======== DATA ========
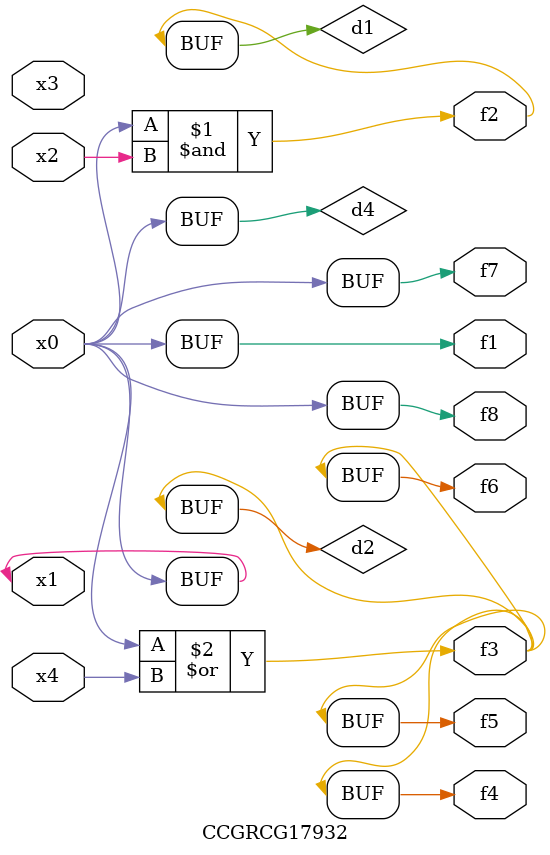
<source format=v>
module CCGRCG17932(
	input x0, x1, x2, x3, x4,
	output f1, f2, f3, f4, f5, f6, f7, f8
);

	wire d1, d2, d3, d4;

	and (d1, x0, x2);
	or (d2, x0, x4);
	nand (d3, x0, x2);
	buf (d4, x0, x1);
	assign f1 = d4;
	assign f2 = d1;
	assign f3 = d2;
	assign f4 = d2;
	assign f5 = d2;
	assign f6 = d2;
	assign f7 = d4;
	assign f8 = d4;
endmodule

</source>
========
PROBLEM TO WORK ON -
Nothing before the line containing "and (d1, x0, x2);" should be repeated; repeat that line and all later lines through the end of the data above, exactly.

FINISHED EXERCISE -
	and (d1, x0, x2);
	or (d2, x0, x4);
	nand (d3, x0, x2);
	buf (d4, x0, x1);
	assign f1 = d4;
	assign f2 = d1;
	assign f3 = d2;
	assign f4 = d2;
	assign f5 = d2;
	assign f6 = d2;
	assign f7 = d4;
	assign f8 = d4;
endmodule

</source>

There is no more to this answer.